Bounding box coordinate data:
******

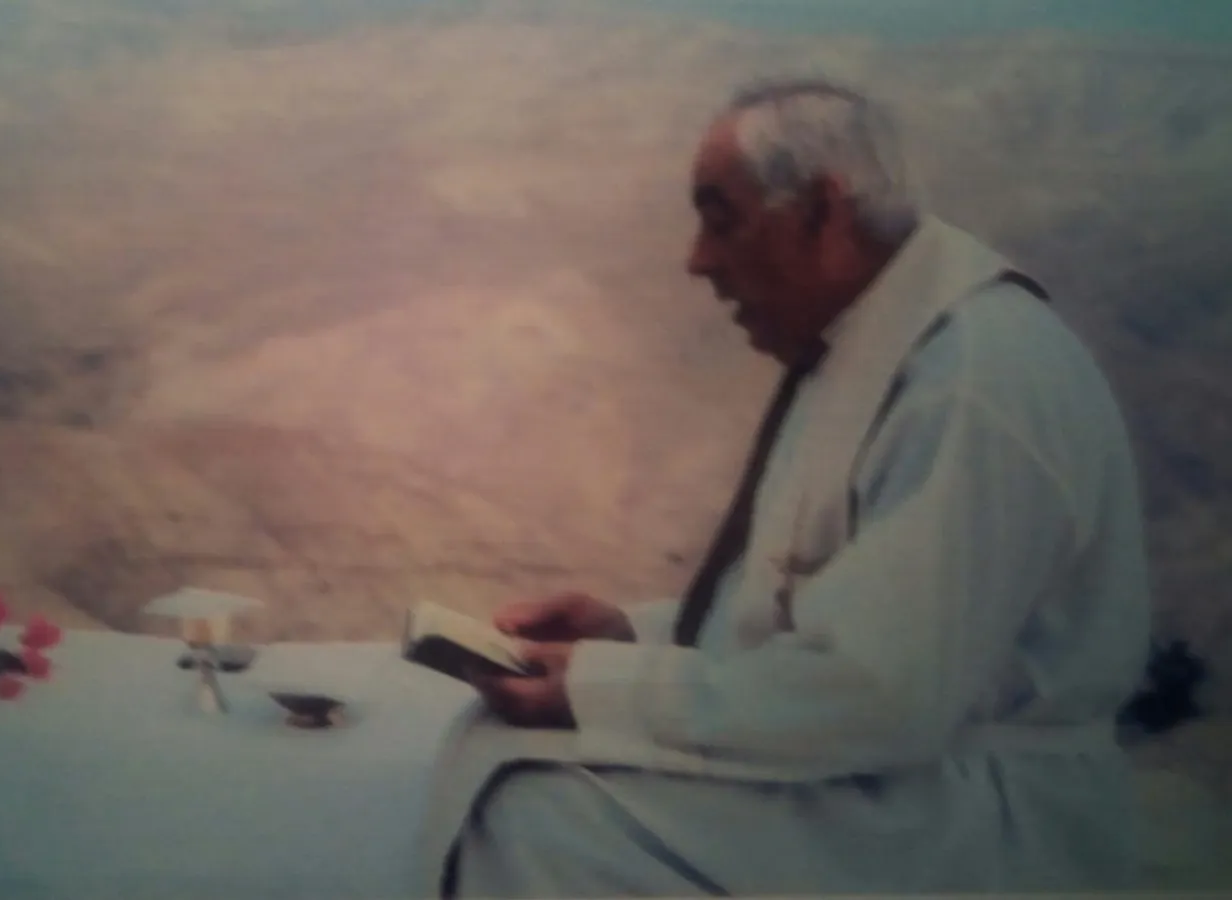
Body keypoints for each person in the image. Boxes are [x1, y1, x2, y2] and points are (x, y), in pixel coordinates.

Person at [420, 77, 1153, 898]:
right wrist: (631, 636)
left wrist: (598, 687)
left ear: (820, 211)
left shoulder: (970, 382)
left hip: (972, 824)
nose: (698, 260)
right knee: (519, 766)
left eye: (721, 219)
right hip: (901, 782)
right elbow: (815, 613)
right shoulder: (876, 344)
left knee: (540, 816)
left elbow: (876, 693)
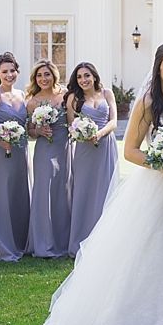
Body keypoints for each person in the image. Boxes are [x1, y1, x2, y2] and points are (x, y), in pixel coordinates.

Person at [37, 42, 163, 325]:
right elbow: (131, 151)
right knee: (141, 257)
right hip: (153, 188)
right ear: (158, 67)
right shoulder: (149, 102)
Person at [65, 62, 118, 257]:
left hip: (106, 146)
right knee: (84, 192)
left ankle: (106, 241)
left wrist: (100, 133)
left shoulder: (107, 93)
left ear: (94, 76)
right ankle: (81, 239)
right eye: (79, 77)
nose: (83, 80)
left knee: (106, 192)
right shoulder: (74, 98)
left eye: (86, 75)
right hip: (85, 150)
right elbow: (71, 125)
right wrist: (83, 134)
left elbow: (113, 120)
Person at [0, 52, 31, 261]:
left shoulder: (22, 95)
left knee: (18, 195)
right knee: (1, 196)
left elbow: (27, 125)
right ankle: (4, 245)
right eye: (5, 71)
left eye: (12, 71)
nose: (9, 75)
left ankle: (21, 241)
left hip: (20, 151)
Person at [25, 59, 71, 258]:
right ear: (35, 79)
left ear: (54, 75)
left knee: (63, 192)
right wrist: (39, 131)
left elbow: (72, 123)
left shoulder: (65, 96)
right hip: (44, 151)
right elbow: (30, 133)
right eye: (39, 75)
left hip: (64, 148)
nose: (44, 78)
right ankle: (44, 243)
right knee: (44, 193)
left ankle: (63, 240)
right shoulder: (32, 102)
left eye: (47, 74)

******

Pull every line containing "wrist" from the entries above and copy it.

right wrist: (631, 636)
left wrist: (598, 687)
left wrist: (100, 133)
right wrist: (83, 134)
right wrist: (39, 131)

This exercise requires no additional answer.